Building Out Of the Box
Modular Integrated Construction (MiC) is a solution for buildings of higher quality, affordability, productivity and sustainability in Hong Kong. Dr Wei Pan is leading impact-driven MiC research, of which knowledge exchange is crucial to shape future building.
The need for affordable housing is acute in Hong Kong, which has the highest population density in the world and where prices for apartments are also the highest in the world, placing the dream of home ownership beyond the reach of most people. Fixing Hong Kong’s housing shortage is made more complex by the falling numbers of construction workers and the industry’s ageing labour force, and these problems are compounded by the high cost of construction in Hong Kong, second only to New York.
But what if the actual construction of apartments could take place offsite, in places where labour is plentiful and costs are lower, and the ready-made apartments could simply be assembled with the load-bearing core of the building on site? That is the out-of-the-box thinking which has led to the development of Modular Integrated Construction (MiC).
The advantages of MiC have already been recognised in other places and will be particularly beneficial in high-density Hong Kong. Several up-to-20-storey buildings are currently being built in Hong Kong using MiC. “The idea is to minimise activities on site,” explained Dr Wei Pan, Associate Professor of the Department of Civil Engineering and Executive Director of the Centre for Innovation in Construction and Infrastructure Development, who described his work as impact-driven research that directly impacts government policy and advises construction.
With MiC, construction and labour is largely removed from the site to factories located in the Greater Bay Area, the Yangtze River Delta and different parts of Southeast Asia. These locations share the advantages of increased labour availability, bigger spaces for factories, and lower labour and building costs.

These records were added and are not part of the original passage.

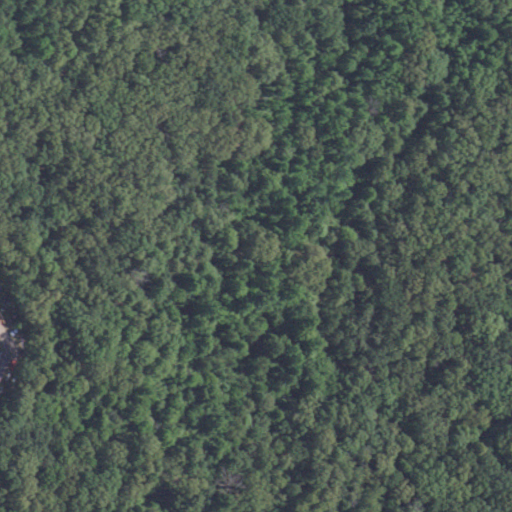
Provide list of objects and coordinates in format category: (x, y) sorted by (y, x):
building: (0, 359)
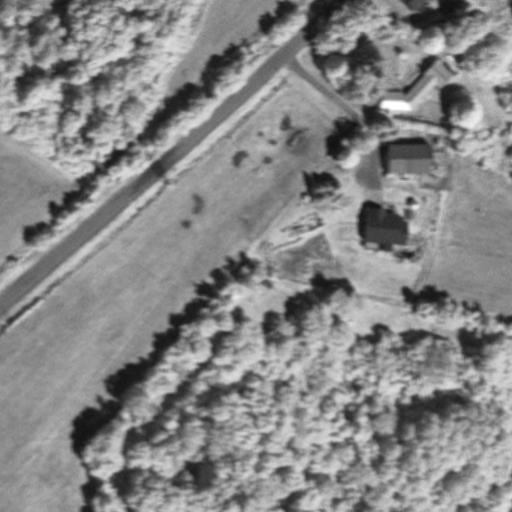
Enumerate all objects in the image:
building: (434, 5)
building: (417, 87)
road: (172, 154)
building: (407, 159)
building: (384, 227)
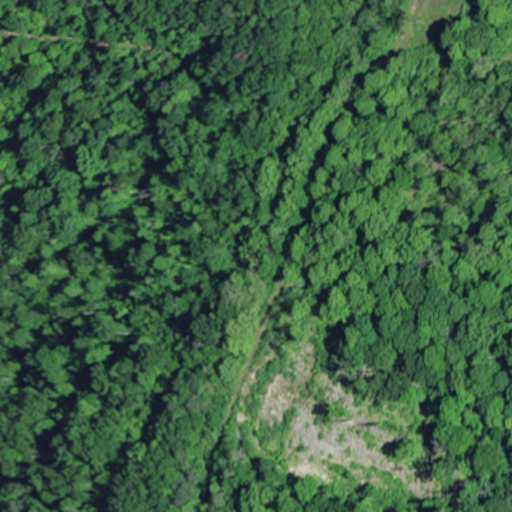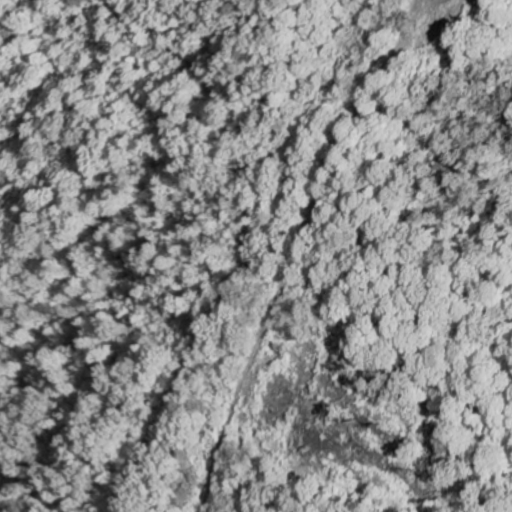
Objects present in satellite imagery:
road: (127, 246)
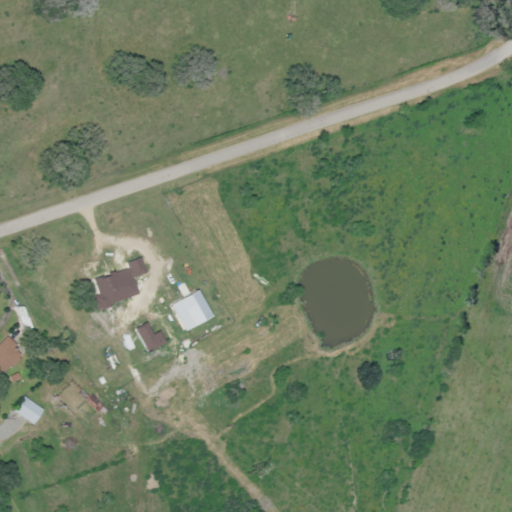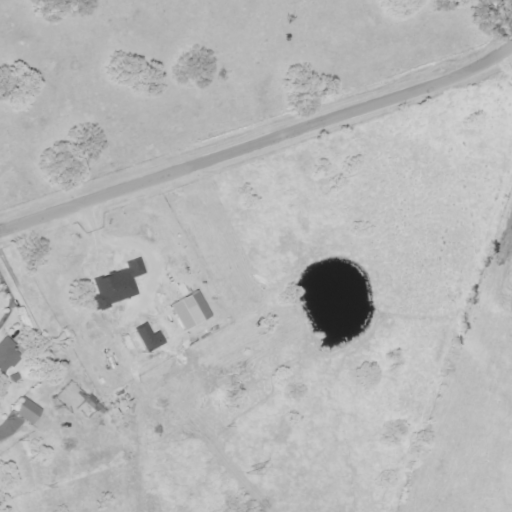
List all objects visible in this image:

In factories, apartments are built in modular form. Not only are the plumbing and electricals pre-installed, but also flooring, painting, and furniture such as beds and wardrobes and even ceramic fittings are prefinished. Staircases and lifts can also be integrated into the modules, so can façades and claddings. The modules are then transported to the building site in Hong Kong where excavation, piling and on-site works take place. The end result is apartments that are much more affordable than those built on site.
There are other important benefits too. Using MiC cuts construction time dramatically, with the timeline for building a 20-storey apartment block reduced by around one year. Construction waste is massively reduced and the construction process results in less noise, dust and space disturbance to city dwellers.
Health and safety benefits from safer working conditions in the factories and a shorter construction process and fatal accidents have fallen by over half. In a typical bathroom or kitchen, about 25 construction trades work together in the small space, with overlapping tasks and under time pressure. By shifting works to factories, workers can carry out different tasks simultaneously in safer and more spacious conditions.
Dr Wei Pan of the Department of Civil Engineering received the Faculty Knowledge Exchange Award 2019 of the Faculty of Engineering for the project ‘Modular Integrated Construction (MiC) for Buildings of Higher Quality, Productivity and Sustainability in Hong Kong’.